At last week's meetings in Washington, about 100 proponents of democratic reform, representing several different traditions and flavors, came together to develop a common agenda that was welcomed by the White House as advice. I was one of a fairly substantial minority that put the development of civic skills on the agenda. It occurs to me that civic skill-development is the defining goal of my own work and of the main organizations I work for, CIRCLE and the Tisch College of Citizenship and Public Service.

Skill- or capacity-development is always a central purpose and outcome of admirable popular movements, such as the Civil Rights Movement in the US, the anti-Apartheid movement in South Africa, or the Labor Party in Brazil. The need for skills--as well as confidence and knowledge--is very obvious when one works with disadvantaged people. In contrast, good-government reformers tend to focus on procedural changes and may overlook the need for people to change in their minds and hearts.

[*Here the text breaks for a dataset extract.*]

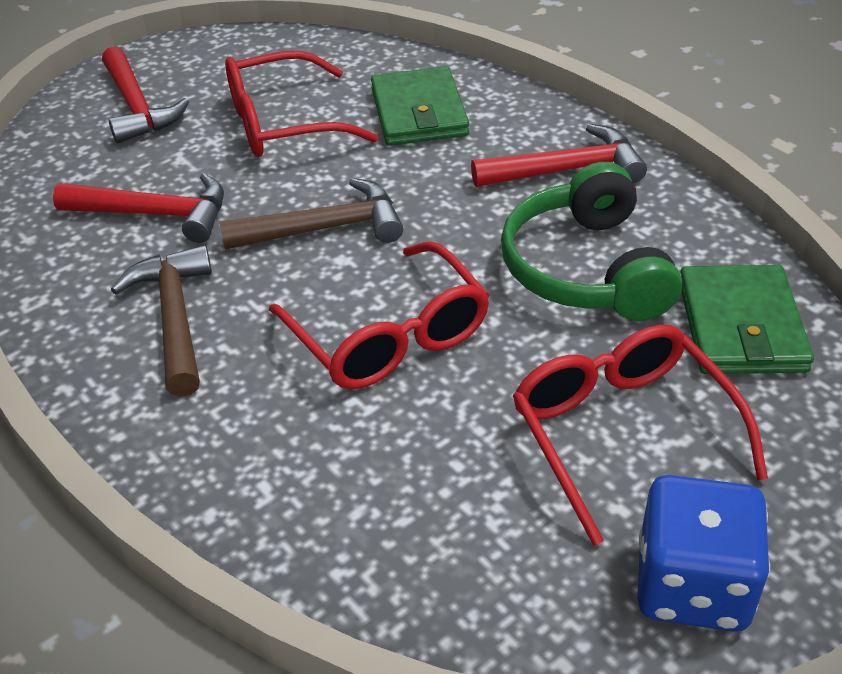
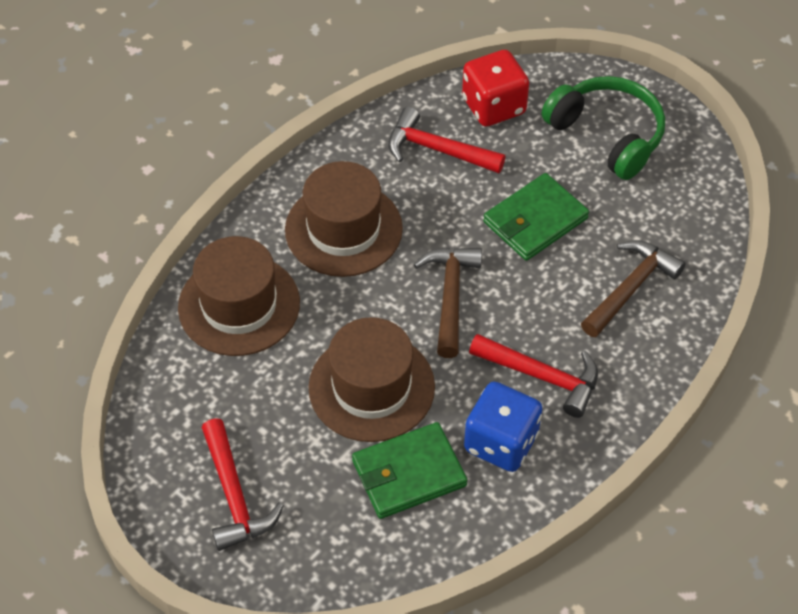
brown hat: 0 -> 3
red dice: 0 -> 1
red glasses: 3 -> 0

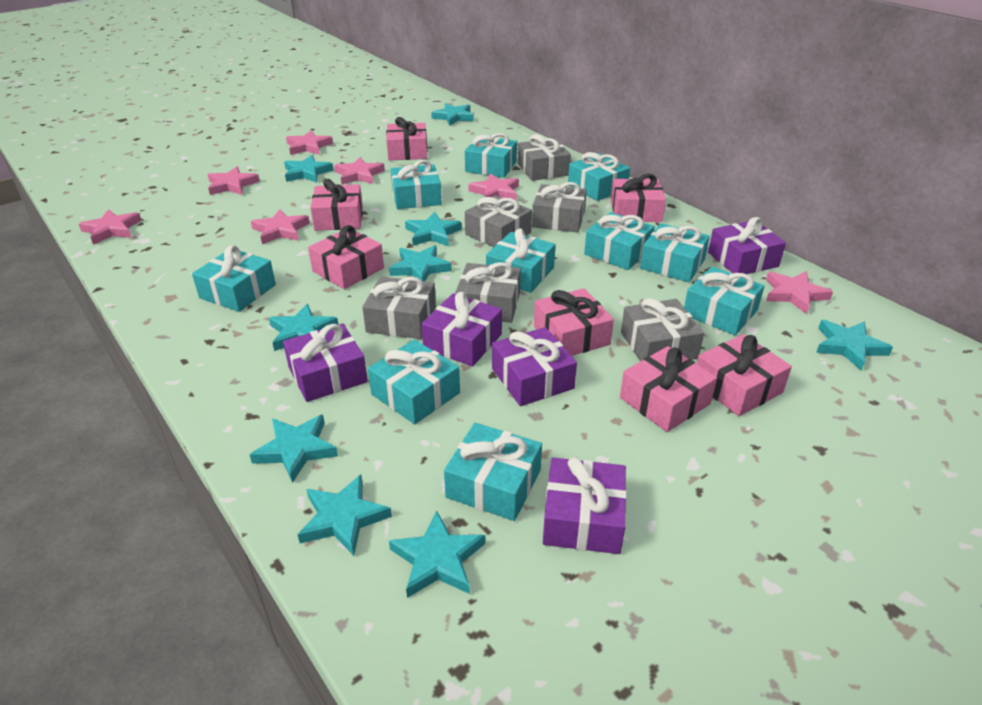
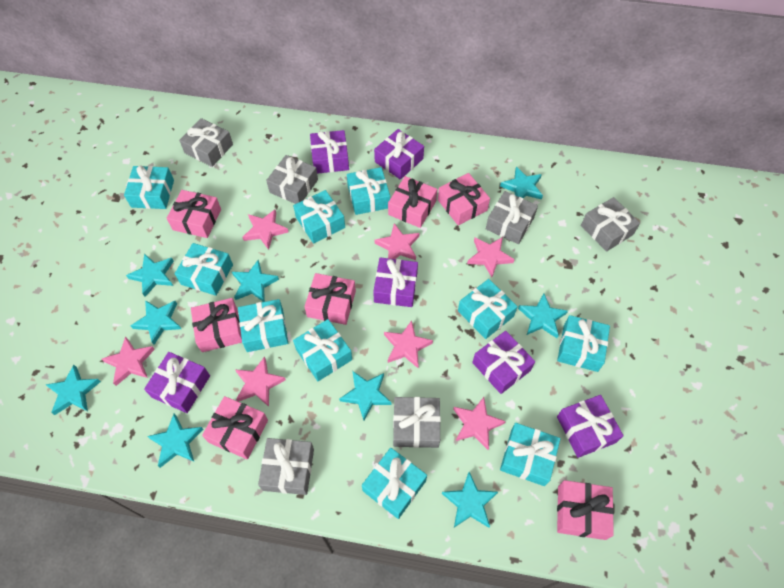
purple gift: 5 -> 6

I worked for two years for Common Cause and remain a strong supporter of theirs (and of the League of Women Voters, of which I am a member). I agree with them that it's essential to reform the rules of campaign finance, legislative districting, and the Senate. But there is a reason this is a middle-class agenda. Although procedural reforms would disproportionately benefit low-income people, low-income people are not likely to fight for such reforms or use the new rules to their advantage. These matters are too abstract and distant to engage without specialized skills. (But working-class people have other skills that they can use effectively in social movements.)

At CIRCLE, we study how young people develop the skills they need to be effective citizens. At Tisch College, we teach such skills and are becoming increasingly deliberate about selecting the important skills and developing appropriate curricula. These are just two examples of initiatives underway in civil society.